Regarding patient feedback the guidance is no longer prescriptive about acceptable tools for the formal five yearly GMC complaint feedback we collect. We can also use other tools for colleagues' feedback relating to non-clinical roles, however we do need to show we are reflecting annually on other forms of formal or informal patient feedback.
If you juggle several portfolios (requiring a licence to practice), you must now include contact details for each organisation or employer so that the responsible officer (RO) can confirm that there are no outstanding clinical governance issues, concerns or investigations, before they make a revalidation recommendation. You should also include any formal outputs or summaries of performance reviews in these roles.
We are encouraged to document our continued professional development (CPD) via a structured learning log, including learning points and reflections regarding impact, without the need to exhaustively upload lots of certificates (except for mandatory training).
Paula Wright is a GP appraiser and Northern Region representative on the Sessional Sub-Committee of GPC.
appraisal departments seem to be forgetting appraisal was initiated to support doctors . I left my post as appraiser in March 2015 once I realised the department was getting exceedingly obsessed in the concept of whole practice appraisal. I also had a great difficulty getting colleague and patient feedback and the whole process took nine months , it seemed pointless and did not contribute to my work.
Up until now my appraisals have been both onerous and extremely stressful. I did not sleep properly for 6 months after one appraisal, worrying about the next. I now view myself as an appraisal machine who does some doctoring. Appraisal will be the reason I give up medicine. My appraiser confirmed to me that this would be the case (very encouraging, not).

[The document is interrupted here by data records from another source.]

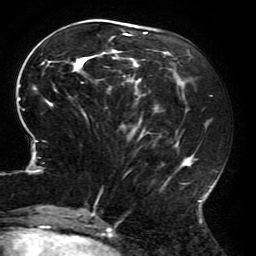
Breast MRI (dynamic contrast-enhanced), one axial slice. Slice 73 of 196 in the series (ordered by position). Cropped to one breast. Dynamic contrast-enhanced series, time point 2 of 6 at this slice position (early post-contrast). 3 T. TE 4.2 ms, TR 8 ms. 1.2 mm slice thickness. 256 × 256 image matrix, field of view 200 × 200 mm. Female patient.
Annotated regions visible in this slice (semi-automatic segmentation, software-assisted and operator-edited):
- enhancing-tissue mask used for the functional tumour volume (all voxels passing the contrast-enhancement thresholds inside the analysis volume; usually the tumour): bounding box (x1, y1, x2, y2) in pixels: (18, 26, 213, 214)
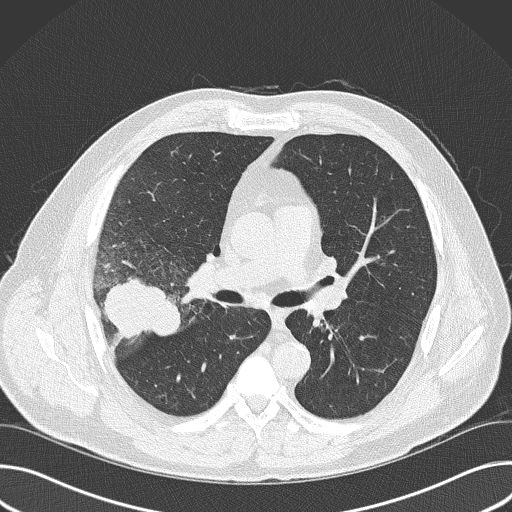
Low-dose screening chest CT, axial slice, first (baseline) screen, lung window (W 1500 / L -600 HU), lung (sharp) reconstruction kernel (B50f), slice 97 of 157 in the series. Male participant, aged 56 years at enrolment.
Lesion marked by an expert reader, box from (x=80, y=258) to (x=184, y=362) px. The exam's reader record, not a measurement of the box and not confirmed to be the same lesion: non-calcified nodule or mass ≥4 mm, right upper lobe, 6 × 5 mm, spiculated (stellate) margins, soft tissue attenuation. Participant outcome: lung cancer diagnosed 16 days after this screen — adenocarcinoma, NOS, right upper lobe, poorly differentiated (G3), stage IIB (AJCC 6th edition), 60 mm at pathology.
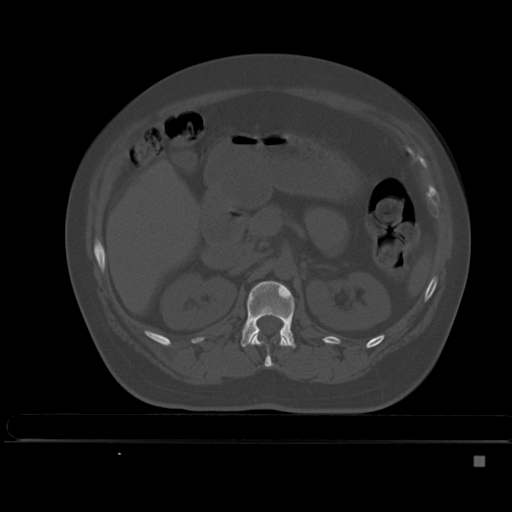
CT including the spine, one axial slice; position 201 of 495 along the scan axis; bone window (W 1800 / L 400 HU); 1.5 mm slice thickness; 512 × 512 image matrix, field of view 404 × 404 mm. Female patient, age 33 years. From the clinical record (not read from this slice): primary cancer: breast.
Structures marked on this image (semi-automatic segmentation, software-assisted and operator-edited):
- L1 vertebra: bounding box (x1, y1, x2, y2) in pixels: (240, 281, 296, 348)
- T12 vertebra: (249, 334, 290, 368)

My wife has given up because of appraisal. I know of colleagues who have done the same.
I hope that the above changes can be enforced. I have my doubts.
Has there been any "reflection" on whether or not Appraisal has been effective in weeding out poor performing doctors or revealing any possible "Shipman" candidates. If so, how many and has the monumental amount of work involved been justified. After all this is the main reason it was initiated.
Previously I was an Appraiser with the Welsh Deanery. When questioned all the Drs appraised privately admitted that they found this process a complete waste of time and yet another Tick Box exercise with no value. Many also said it would hasten their taking early retirement a situation re-emphasised by all my contempories most of who have left the NHS. It is time this is recognised and Appraisal/ Revalidation abandoned.
I left general practice and community hospital medicine because appraisals as separated family, weekly commutes were too onerous . in someone's wisdom doing GP work in a community hospital did not count as general practice and I became de registered as a GP . Where was the mentoring? the support? # sorry there's a locum crisis# thanks for the support# farewell
I don't want Appraisal tinkered with, I want it quietly put to death. It does not do anything useful and it is used to bully and intimidate doctors. It is a significant factor in the premature departure of many older experienced, capable doctors who still have enough self-esteem not to put up with the nonsense. Why is our Union not fighting it's very existence tooth and nail?